--- Data extracts Enclosed Below ---

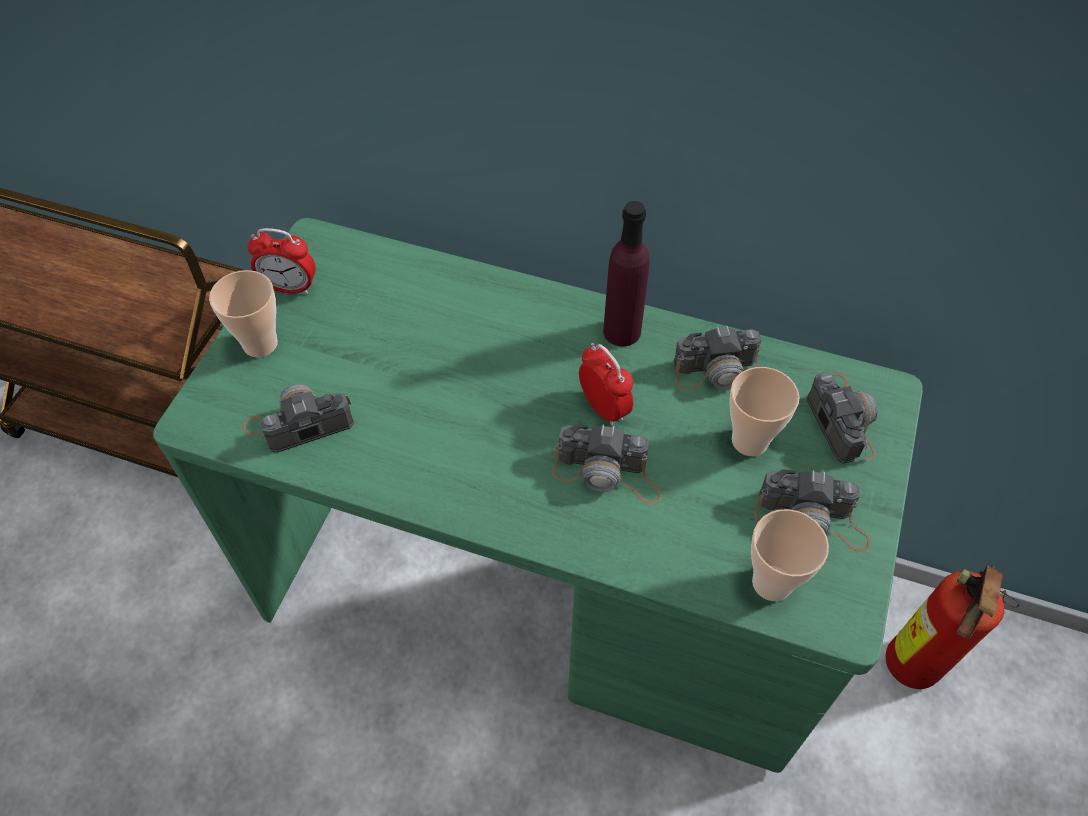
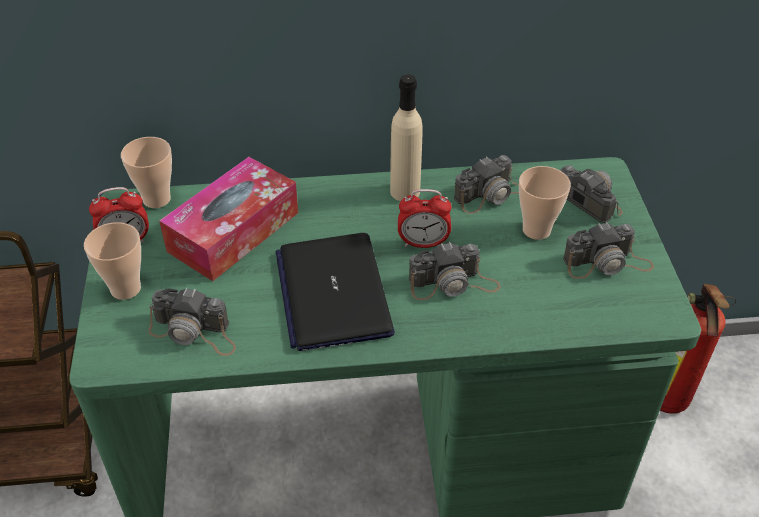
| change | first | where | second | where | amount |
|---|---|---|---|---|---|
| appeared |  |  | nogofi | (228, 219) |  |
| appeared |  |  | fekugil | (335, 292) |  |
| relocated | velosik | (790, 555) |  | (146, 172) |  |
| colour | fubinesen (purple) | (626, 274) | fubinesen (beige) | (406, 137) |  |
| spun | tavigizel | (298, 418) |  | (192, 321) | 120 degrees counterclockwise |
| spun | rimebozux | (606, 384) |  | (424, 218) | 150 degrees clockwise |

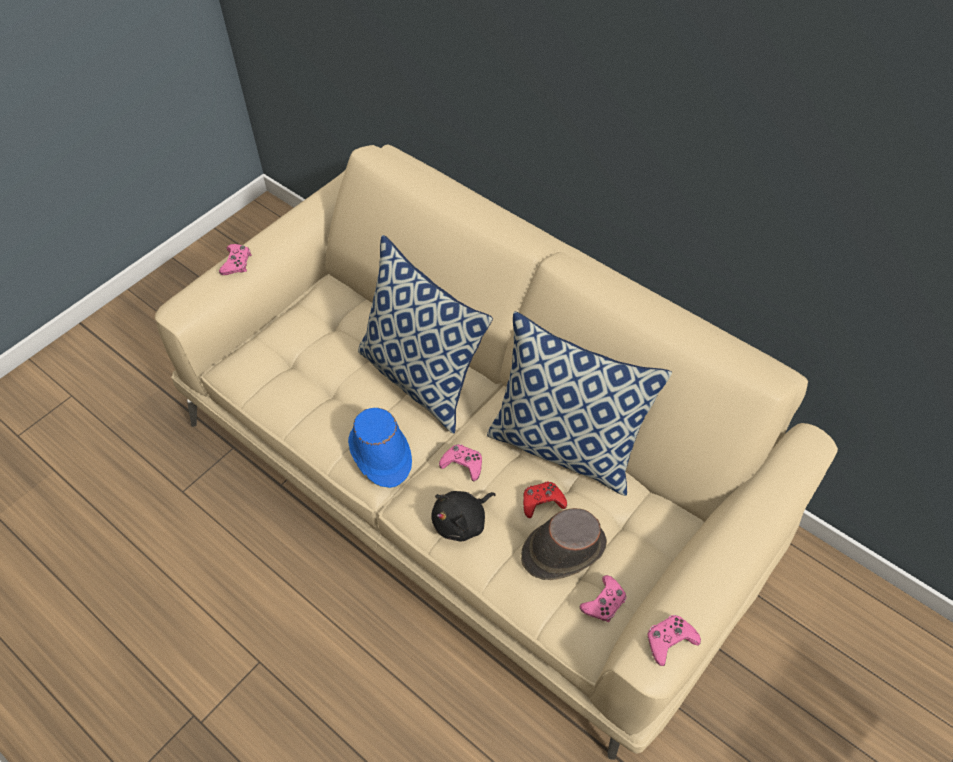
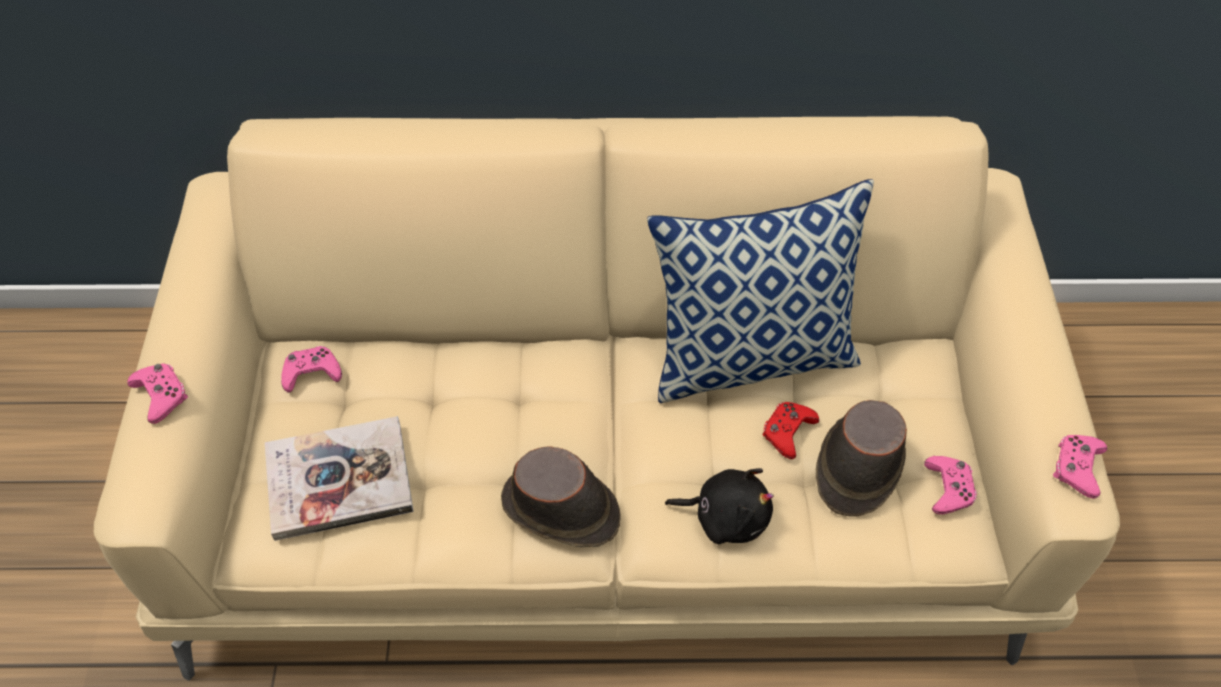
| change | first | where | second | where | amount |
|---|---|---|---|---|---|
| missing | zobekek | (425, 334) |  |  |  |
| appeared |  |  | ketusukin | (339, 478) |  |
| relocated | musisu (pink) | (460, 462) |  | (311, 369) |  |
| colour |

--- End of Enclosed Data extracts ---

- What to produce
Return exactly the lines of the data, beginning with the first and ending with the line containing "colour | fubinesen". Skip the pictures.

- Answer area
| change | first | where | second | where | amount |
|---|---|---|---|---|---|
| appeared |  |  | nogofi | (228, 219) |  |
| appeared |  |  | fekugil | (335, 292) |  |
| relocated | velosik | (790, 555) |  | (146, 172) |  |
| colour | fubinesen (purple) | (626, 274) | fubinesen (beige) | (406, 137) |  |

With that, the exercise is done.